**DIRECTIVE**: Print the data in the stretch from the line containing "text at (1464, 72): 19.5 -> 19.6" through the line containing "text at (1399, 917)", reproducing each line exactly.

--- MATERIAL PROVIDED ---

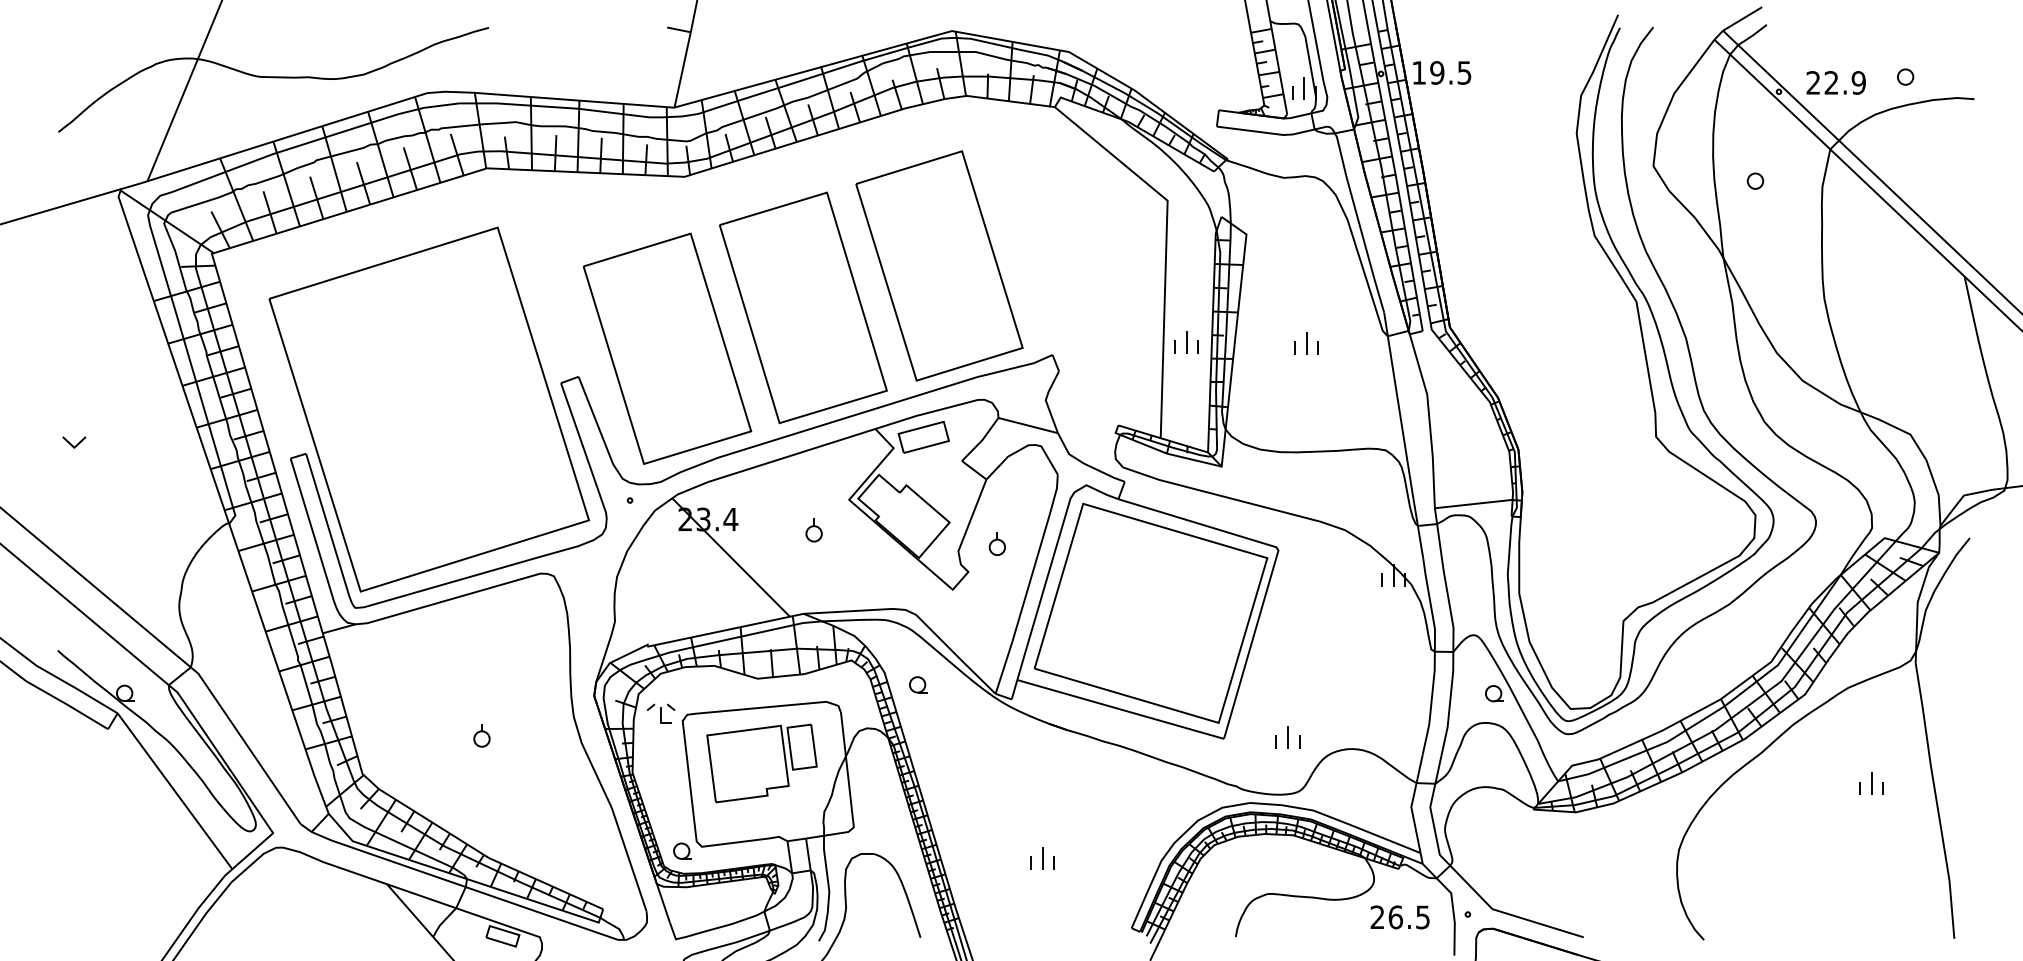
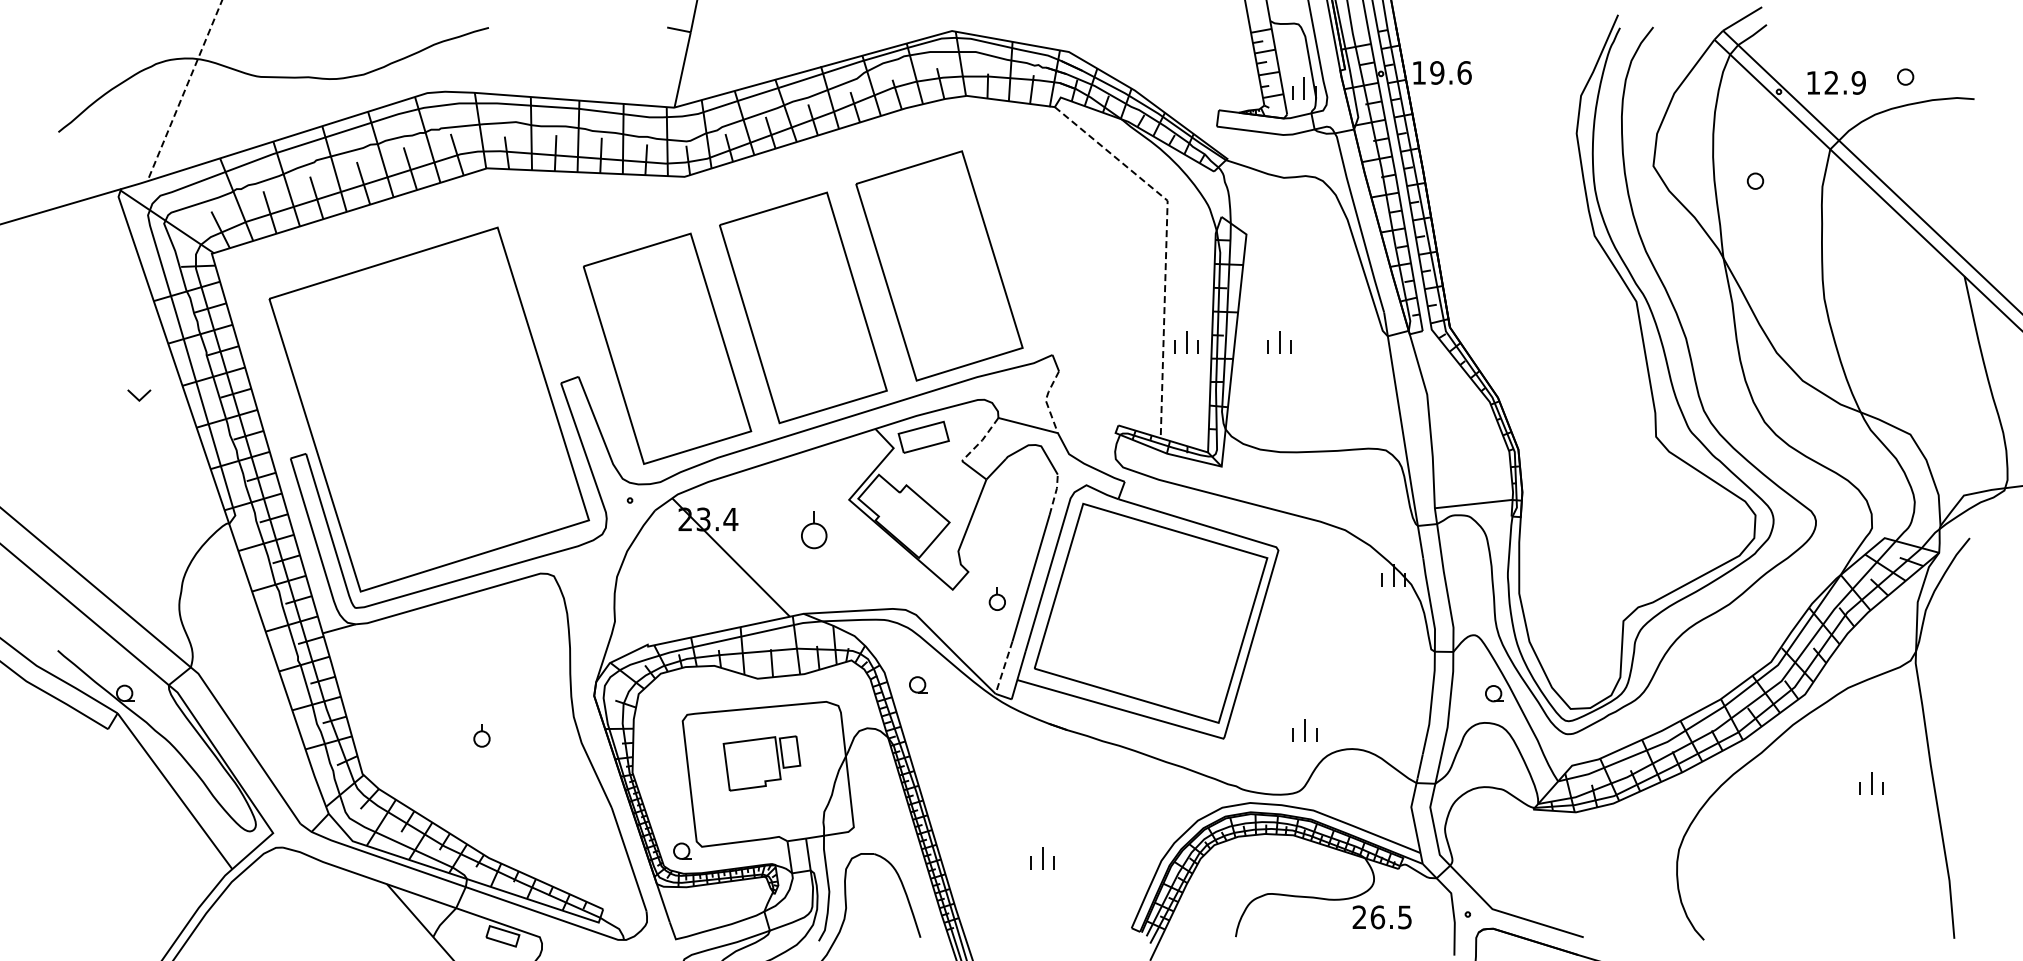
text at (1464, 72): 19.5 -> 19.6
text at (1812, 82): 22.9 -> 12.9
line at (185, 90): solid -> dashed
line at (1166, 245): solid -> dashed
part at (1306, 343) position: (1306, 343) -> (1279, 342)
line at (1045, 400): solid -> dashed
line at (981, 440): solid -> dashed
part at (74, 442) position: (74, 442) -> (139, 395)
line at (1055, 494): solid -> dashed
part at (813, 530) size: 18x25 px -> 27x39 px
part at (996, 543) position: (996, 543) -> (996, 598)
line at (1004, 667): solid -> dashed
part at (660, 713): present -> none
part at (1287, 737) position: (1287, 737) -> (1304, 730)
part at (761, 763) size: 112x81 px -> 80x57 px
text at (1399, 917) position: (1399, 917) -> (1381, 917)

---
--- MATERIAL PROVIDED ---

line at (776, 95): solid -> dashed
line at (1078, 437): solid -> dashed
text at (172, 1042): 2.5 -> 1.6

---

**COMPLETE ANSWER**:
text at (1464, 72): 19.5 -> 19.6
text at (1812, 82): 22.9 -> 12.9
line at (185, 90): solid -> dashed
line at (1166, 245): solid -> dashed
part at (1306, 343) position: (1306, 343) -> (1279, 342)
line at (1045, 400): solid -> dashed
line at (981, 440): solid -> dashed
part at (74, 442) position: (74, 442) -> (139, 395)
line at (1055, 494): solid -> dashed
part at (813, 530) size: 18x25 px -> 27x39 px
part at (996, 543) position: (996, 543) -> (996, 598)
line at (1004, 667): solid -> dashed
part at (660, 713): present -> none
part at (1287, 737) position: (1287, 737) -> (1304, 730)
part at (761, 763) size: 112x81 px -> 80x57 px
text at (1399, 917) position: (1399, 917) -> (1381, 917)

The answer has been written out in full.